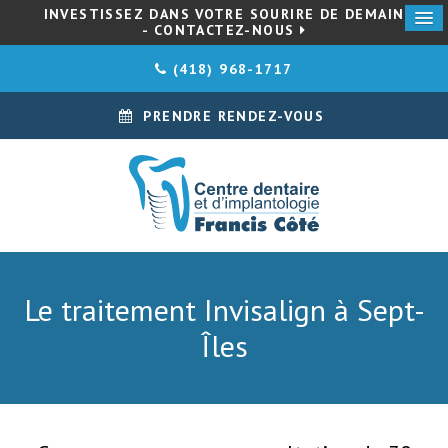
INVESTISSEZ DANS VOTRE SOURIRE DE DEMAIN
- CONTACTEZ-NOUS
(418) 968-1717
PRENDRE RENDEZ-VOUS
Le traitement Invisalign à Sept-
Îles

Description of the task »
Could you reproduce every record above exactly, leaving out any pictures?

Exercise solution »
INVESTISSEZ DANS VOTRE SOURIRE DE DEMAIN
- CONTACTEZ-NOUS
(418) 968-1717
PRENDRE RENDEZ-VOUS
Le traitement Invisalign à Sept-
Îles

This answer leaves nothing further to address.